Banking plays a very important role in any economy. The Banking Sector in India has witnessed many changes from the nationalization of the banks in late sixties to their striving to be in business, in the post liberalized era, in face of the competition from foreign banks. The recommendations of the Narasimham Committee on Banking Reforms, which have been accepted by the government, are being implemented in phased manner to increase the measure of their competitive efficiency and to make them globally competitive. The fiscal reforms and the IT wave have vastly improved the existing services and introduced many new facilities in the country like tele-banking, credit cards, electronic clearance etc for the first time. In most metropolitan banks, computers are replacing unwieldy ledgers, and more and more banks are offering facilities like Internet banking.

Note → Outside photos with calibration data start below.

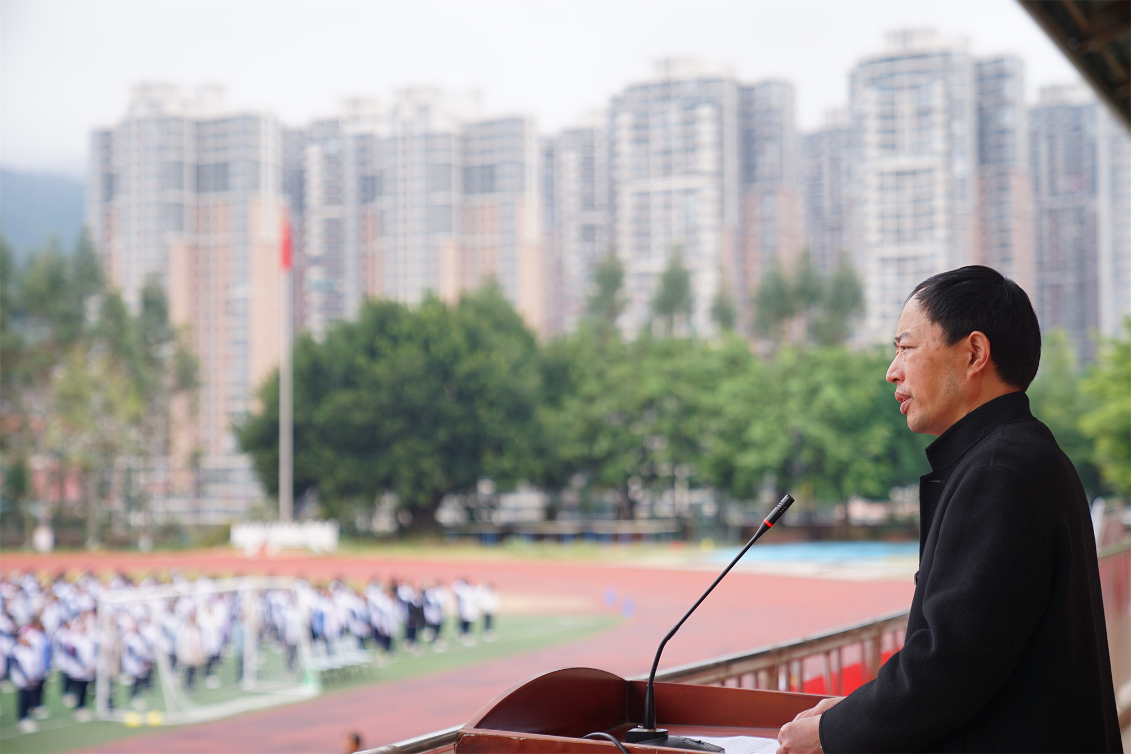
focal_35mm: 66
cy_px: 377
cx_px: 566
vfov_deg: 20.6
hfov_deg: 30.5
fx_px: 2073
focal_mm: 66
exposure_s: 1/160
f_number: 2.8
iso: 100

Apart from regular banking operation, termed as ‘house-keeping’, commercial banks are now diversifying and giving thrust to areas like corporate banking, merchant banking, investment banking and treasury and forex functions. Besides growing income, economic liberalization, has resulted in increased volumes of international trade, and these factors together have given impetus to the demand for better banking facilities which are at par with international standards. There is thus an increasing demand for professionals in the banking sector. A career in banking sector therefore holds great promise for those with the right qualifications and its no wonder that a job with a foreign bank is highly coveted by students from top management institutes.
In India Reserve Bank of India is at the apex of the banking structure. It plays the role of a regulator and monitors the functioning of commercial banks. Along with Ministry of Finance it lays down the broad parameters of the country’s monetary policy. It also issues guidelines and procedural instructions to all financial institutions and banks. Functioning of the Reserve Bank of India is therefore totally different. The remaining are mainly commercial banks, which function on more or less on the same line. There are banks specialising in a particular area like the Exim Band and NABARD. In addition to these there are financial institutions like ICICI, IDBI and IFCI that are related to the banking industry and those working in the banking sector may also have openings in such organisations.

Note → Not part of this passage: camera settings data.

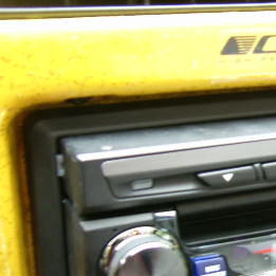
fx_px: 686
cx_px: 288
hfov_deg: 21.8
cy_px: 178
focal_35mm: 76
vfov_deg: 22.7
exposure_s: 1/3
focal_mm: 5.95
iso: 50
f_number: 2.8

The Reserve Bank Services Board conducts an examination on the all India basis for recruitment of class I Officers. Graduate/ postgraduates/CA’s/MBA’s in the 21-26 year age group are eligible to take the examination.
Central Recruitment Board (SBI) and the Banking Services Recruitment Board (BSRB) recruit Probationary Officers for State Bank of India, and its associate banks, and other nationalized banks respectively, through competitive exam comprising of written test followed by an interview. Graduates in any discipline can take these exams. The upper age limit is 28 for SBI and 26 for other nationalized banks.
Private Banks and Foreign Banks advertise their posts in leading newspapers. However in management cadres, positions are largely filled through campus recruitment at management institutions. Freshers are taken as trainees for a period of six months to one year and thereafter confirmed as Assistant Managers.
Professionals from streams like law, engineering, agriculture also have opening in the management cadre of various banks. Lawyers in banks advise on laws and regulations affecting the operations of the institution. Engineers work with industries and businesses on behalf of the bank. Computer Professionals are also in great demand for planning, programming and maintaining computers and other electronic equipments. Candidates, with a background in agriculture science, are recruited in the area of agri-banking. Postgraduates and doctorates in Economics can find direct recruitment as grade ‘B’ or ‘A’ officer in RBI.